In his guest column of September 29, Joe Asch '79 suggests that the Alumni Governance Task Force (AGTF) is a pawn of the College administration, using it to manipulate alumni trustee election results. As chair of the AGTF, I can categorically say that this is completely false.

The AGTF is made up of independent voices, including those who voted for recent petition candidates. It was commissioned by and is accountable to the Association of Alumni and the Alumni Council, not the president of the College. In its twenty months of analysis and deliberation, the AGTF has not been influenced by the College Administration or by the Board of Trustees in any way.

Discussions about how alumni nominate trustees have been going on for years, ever since the multi-candidate balloting system was instituted in 1990. For fifteen years, many alumni have complained that the balloting process is so confusing that they simply don't participate. They feel that the balloting system doesn't allow them to state a preference for a candidate and that there are too many candidates for them to evaluate effectively. This call for change isn't new, and to characterize it as a Machiavellian maneuver on the part of Dartmouth President Jim Wright to "petulantly re-jigger election rules" is preposterous.

The Task Force's shaping of its proposals, contained in the draft constitution, was done before the successful bids of Peter Robinson and Todd Zywicki as petition candidates for the Board, not as a reaction to them.

It is also simply not true, as Joe Asch suggests, that the alumni constitution is a "decades-old" document " presumably sacrosanct, rigid and unchanged. Like the United States constitution, it has been amended over time in response to the body it serves, the most recent changes having taken place in the 1980s and 1990s. It is not a static document. For instance, the 1916 constitution required in-person voting for alumni trustees with votes being tabulated on the spot; how could such an archaic voting process possibly be permitted today?
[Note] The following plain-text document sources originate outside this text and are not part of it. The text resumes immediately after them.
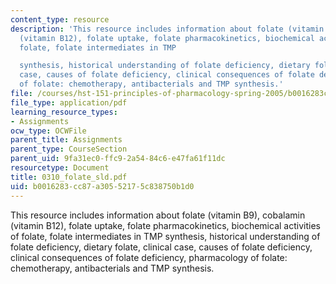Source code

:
 ```yaml
---
content_type: resource
description: 'This resource includes information about folate (vitamin B9), cobalamin
  (vitamin B12), folate uptake, folate pharmacokinetics, biochemical activities of
  folate, folate intermediates in TMP

  synthesis, historical understanding of folate deficiency, dietary folate, clinical
  case, causes of folate deficiency, clinical consequences of folate deficiency, pharmacology
  of folate: chemotherapy, antibacterials and TMP synthesis.'
file: /courses/hst-151-principles-of-pharmacology-spring-2005/b0016283cc87a30552175c838750b1d0_0310_folate_sld.pdf
file_type: application/pdf
learning_resource_types:
- Assignments
ocw_type: OCWFile
parent_title: Assignments
parent_type: CourseSection
parent_uid: 9fa31ec0-ffc9-2a54-84c6-e47fa61f11dc
resourcetype: Document
title: 0310_folate_sld.pdf
uid: b0016283-cc87-a305-5217-5c838750b1d0
---
```

This resource includes information about folate (vitamin B9), cobalamin (vitamin B12), folate uptake, folate pharmacokinetics, biochemical activities of folate, folate intermediates in TMP
synthesis, historical understanding of folate deficiency, dietary folate, clinical case, causes of folate deficiency, clinical consequences of folate deficiency, pharmacology of folate: chemotherapy, antibacterials and TMP synthesis.

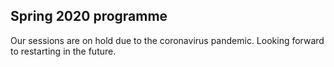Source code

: ## Spring 2020 programme

Our sessions are on hold due to the coronavirus pandemic. Looking forward to restarting in the future.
The proposed changes to the alumni constitution were made in part because the current system puts multiple names (at least three per trustee position, with no limits) on the ballot, a system that confuses and reduces voter participation and is widely viewed to be unfair. The current system allows petition candidates to collect signatures two months ahead of the balloting, while restricting communications from the Alumni Council-nominated candidates, effectively allowing petitioners to campaign while nominated candidates must remain silent. Is it fair to allow some candidates to promote themselves before others can do so? This is not an issue of politics, but of equity.

Joe Asch's argument that the proposed new constitution makes it more difficult for petition candidates to run also is inaccurate. In fact, under the new proposal, it is arguably easier for a petitioner to get on the ballot. Petition candidates will notify the Alumni Association Nominating Committee -- half of which is directly and democratically elected by all alumni " of their intention to run and may be placed on the ballot without having to go out and get signatures. This would occur if the Nominating Committee endorses their candidacy. If the Nominating Committee does not endorse their candidacy, petitioners can still collect signatures and appear on the ballot.

Finally, it should be stated emphatically that the process leading to the vote on a new constitution is in the discussion phase and is far from being a "done deal." We have produced a draft that should be questioned, criticized, and/or supported by as many alumni as possible. The AGTF does not feel that final positions should be taken at this point. Although we believe the draft is a first-rate proposal, it is a work in progress.

The AGTF wants to use all available media and schedule as many alumni meetings on the subject as possible. In fact, we had such a meeting with leaders of DAOG (Dartmouth Alumni for Open Governance) during Class Officers Weekend. The Task Force does not think a vote on the proposal will be possible or appropriate until the spring of 2006. I hope that all alumni will keep an open mind about this constitution and not take a stand on its merits, up or down, until they have examined all of these issues carefully.